[Texto a revisar]
---

Estas preguntas se volvieron la base para Hacking The Academy, un libro escrito colaborativamente en menos de una semana y que reunió aportes en una serie de categorías vinculadas a cómo la tecnología hackea la academia, o cómo replantea sus prácticas y sus instituciones.

Integrando la tecnología y las humanidades. En paralelo, pero en relación con todo lo anterior, he estado pensando últimamente en armar un taller sobre herramientas tecnológicas para humanistas y académicos. Me han hecho varias preguntas al respecto y podría ser una idea interesante, donde podría compartir un poco mi propia experiencia con herramientas digitales como este mismo blog, el uso de wikis como materiales de curso y otras plataformas o herramientas que podrían ser útiles para humanistas en la actualidad, y la manera como estas herramientas transforman nuestro entendimiento tradicional del trabajo en las humanidades.

---

[Extracto de datos]
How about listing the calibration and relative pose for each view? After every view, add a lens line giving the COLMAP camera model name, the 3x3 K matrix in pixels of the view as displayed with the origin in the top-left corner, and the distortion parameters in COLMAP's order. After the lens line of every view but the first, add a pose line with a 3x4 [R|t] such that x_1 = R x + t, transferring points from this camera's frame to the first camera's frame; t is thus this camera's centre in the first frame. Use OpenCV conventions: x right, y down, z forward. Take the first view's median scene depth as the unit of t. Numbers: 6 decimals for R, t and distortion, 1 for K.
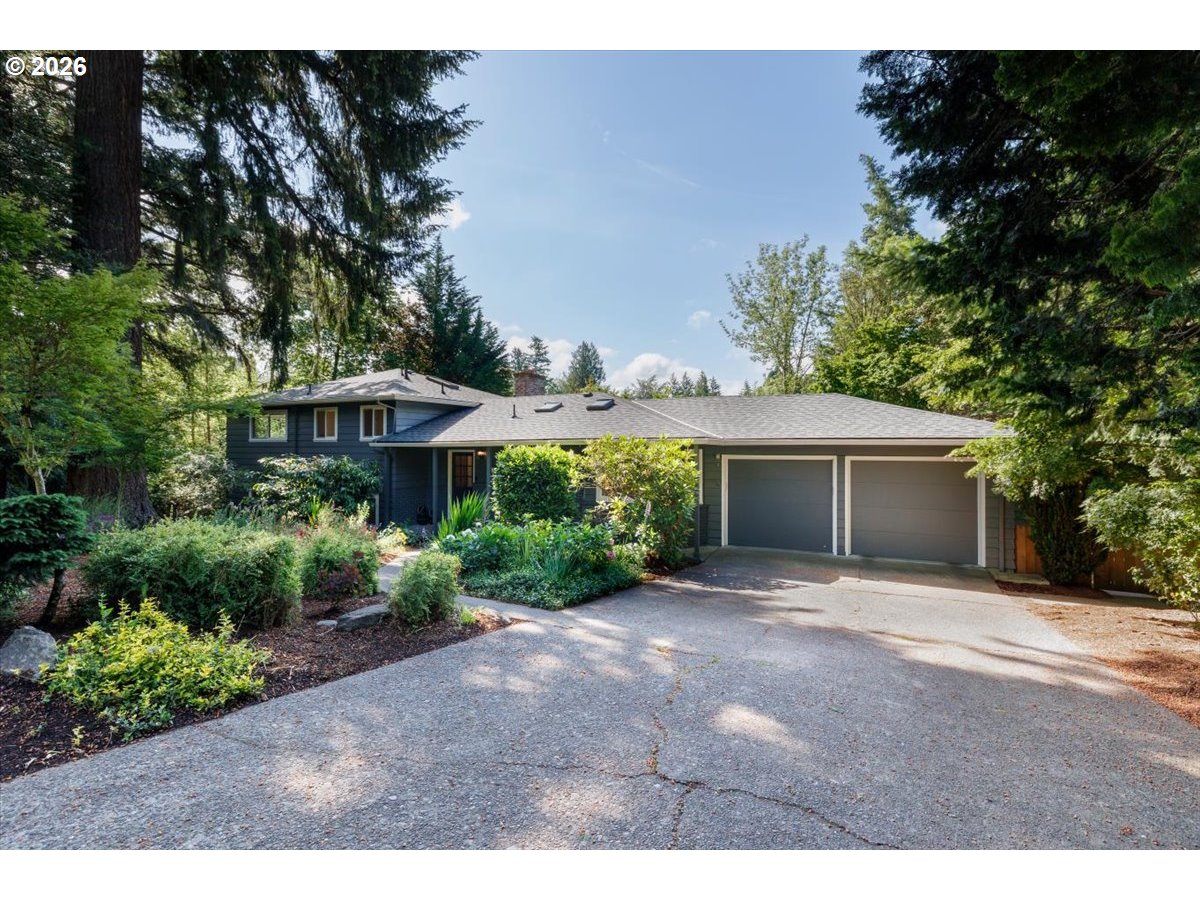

---

[Instrucción de trabajo 1] Según el texto sobre tecnología y humanidades, ¿en cuánto tiempo se escribió el libro Hacking The Academy?
[Instrucción de trabajo 2] Reproduce al pie de la letra el pasaje del texto sobre tecnología y humanidades que empieza en "Integrando la tecnología" y termina en "en las humanidades.".
[Instrucción de trabajo 3] ¿Concuerdan con el texto sobre tecnología y humanidades estas afirmaciones? (a) Hacking The Academy se escribió de manera colaborativa. (b) Quien escribe ya ha impartido un taller sobre herramientas tecnológicas para humanistas. (c) Entre las herramientas que se mencionan figura el uso de wikis como materiales de curso.

[Resultado esperado 1] En menos de una semana.

[Resultado esperado 2]
Integrando la tecnología y las humanidades. En paralelo, pero en relación con todo lo anterior, he estado pensando últimamente en armar un taller sobre herramientas tecnológicas para humanistas y académicos. Me han hecho varias preguntas al respecto y podría ser una idea interesante, donde podría compartir un poco mi propia experiencia con herramientas digitales como este mismo blog, el uso de wikis como materiales de curso y otras plataformas o herramientas que podrían ser útiles para humanistas en la actualidad, y la manera como estas herramientas transforman nuestro entendimiento tradicional del trabajo en las humanidades.

[Resultado esperado 3]
(a) Sí: "un libro escrito colaborativamente en menos de una semana".
(b) No: "he estado pensando últimamente en armar un taller sobre herramientas tecnológicas para humanistas y académicos".
(c) Sí: "el uso de wikis como materiales de curso".